What we do have access to in our community, though, are fentanyl test strips. And those are really important because, again, there's a whole host of people that are using drugs that are not heroin, so people using methamphetamines and cocaine, that don't want to be using fentanyl. And test trips are very important for those patients. They can get them from certain programs for the county. The Upstate Bridge Clinic has them, Helio Health has them. I'm sure others do as well. But that's a real important tool that we have locally as well.
[00:10:14] Host Amber Smith: Can you talk about the longer term complications from xylazine? I've heard about skin ulcers and abscesses.
[00:10:21] Ross Sullivan, MD: Yeah. You know, the real long term we probably don't even know yet, but absolutely, one of the things we're seeing are these skin wounds, or I should say, tissue wounds.
It goes through the skin, right? It actually can go down into the tissue and sometimes down to the bone. It's not just necessarily even an infection. We use the word necrosis, which just really means tissue breakdown, right? And it's not necessarily even due to an infection. Infection might be part of it. But there's something about this drug, maybe, or whatever it's in, that's causing damage locally, right to the tissue where the people are injecting. And over some time they develop a very aggressive wound that's difficult to treat. It's difficult to treat wounds. I mean, think of maybe a little cut sometimes that you say, "oh man, it's taking a long time to heal." You know, these can be this large, the size of a baseball or palm of someone's hand, or larger, on someone's arm, on their legs or anywhere, really.
It's terrible, right?
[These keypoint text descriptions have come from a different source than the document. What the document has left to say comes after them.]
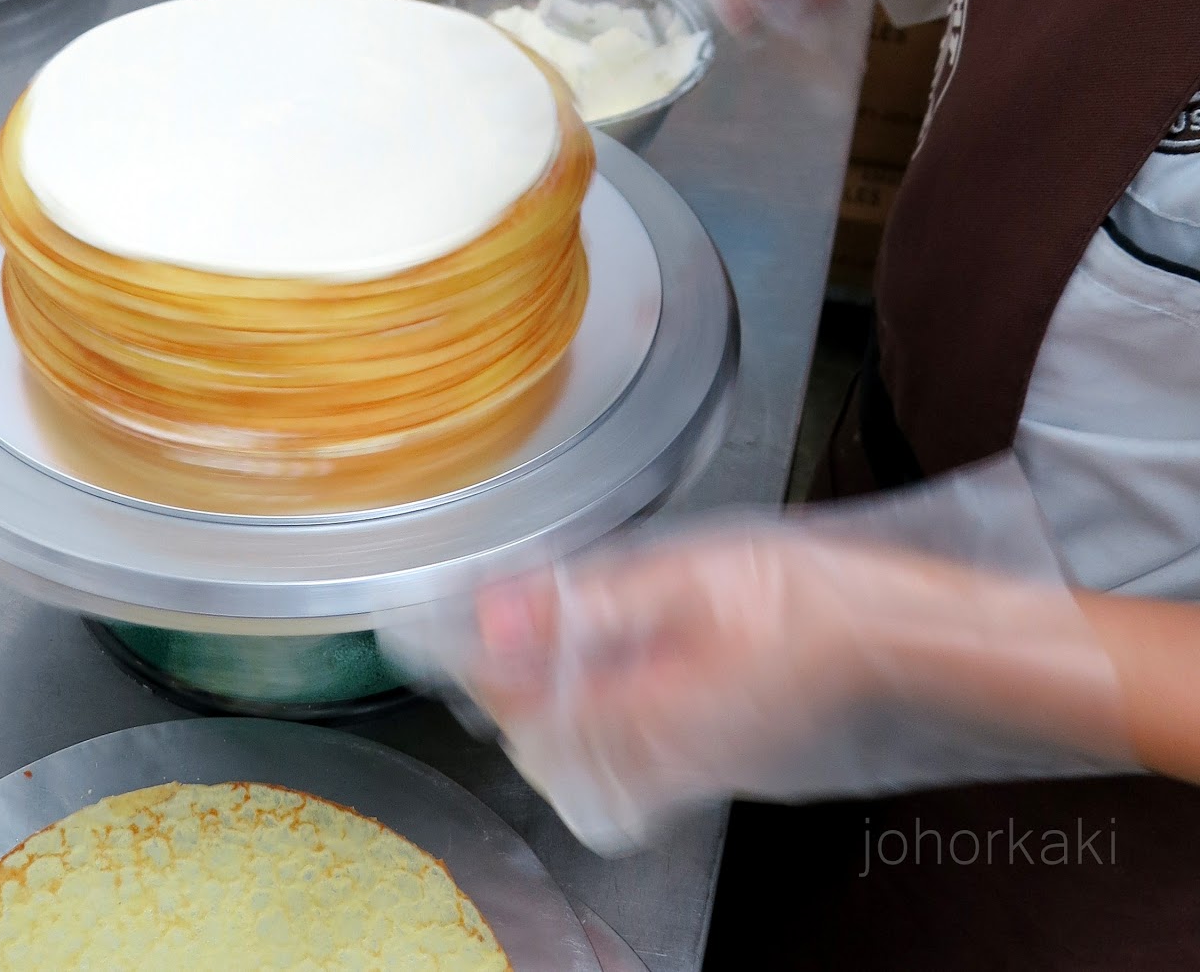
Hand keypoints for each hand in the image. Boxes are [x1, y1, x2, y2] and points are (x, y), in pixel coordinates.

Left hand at [397, 525, 1127, 854]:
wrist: (897, 634)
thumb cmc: (809, 593)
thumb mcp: (686, 573)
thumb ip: (587, 602)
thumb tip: (501, 614)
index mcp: (647, 709)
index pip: (521, 705)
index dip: (473, 662)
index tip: (440, 623)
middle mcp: (660, 754)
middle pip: (540, 743)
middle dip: (501, 686)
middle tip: (485, 622)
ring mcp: (687, 764)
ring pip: (577, 755)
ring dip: (541, 701)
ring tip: (533, 639)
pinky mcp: (709, 757)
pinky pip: (622, 757)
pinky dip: (588, 715)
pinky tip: (599, 665)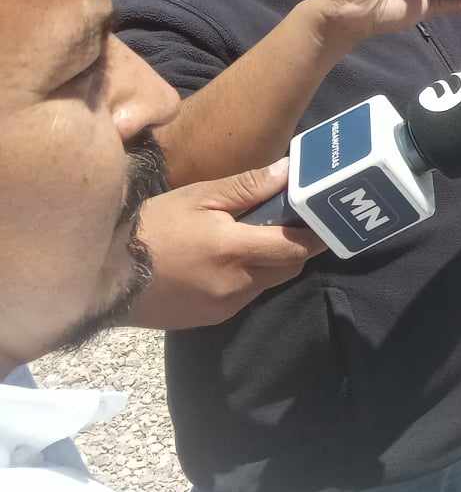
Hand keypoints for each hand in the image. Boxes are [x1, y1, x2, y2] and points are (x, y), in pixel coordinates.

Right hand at [128, 159, 327, 329]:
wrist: (104, 275)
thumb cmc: (152, 227)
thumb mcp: (198, 196)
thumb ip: (247, 186)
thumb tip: (289, 171)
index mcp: (235, 251)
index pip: (295, 248)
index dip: (316, 235)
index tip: (326, 219)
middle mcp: (236, 284)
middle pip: (287, 268)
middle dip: (295, 247)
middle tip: (290, 223)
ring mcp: (224, 306)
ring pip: (267, 283)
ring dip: (270, 263)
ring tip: (255, 238)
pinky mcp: (211, 319)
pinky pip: (245, 296)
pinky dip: (247, 278)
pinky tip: (228, 261)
And the people who are using, they don't want these, right? Of course they don't. These wounds cause terrible complications and infections and a lot of other problems. Again, we don't know exactly why, but it's causing damage locally. And it's pretty terrible for the patient.
[00:11:37] Host Amber Smith: Well, Dr. Sullivan, thank you so much for making time for this interview.
[00:11:40] Ross Sullivan, MD: Yeah, it's been my pleasure, as always.
[00:11:42] Host Amber Smith: My guest has been emergency physician Dr. Ross Sullivan. He's director of medical toxicology at Upstate. "The Informed Patient" is a podcast covering health, science and medicine, brought to you by Upstate Medical University in Syracuse, New York, and produced by Jim Howe. Find our archive of previous episodes at Upstate.edu/Informed. This is your host, Amber Smith, thanking you for listening.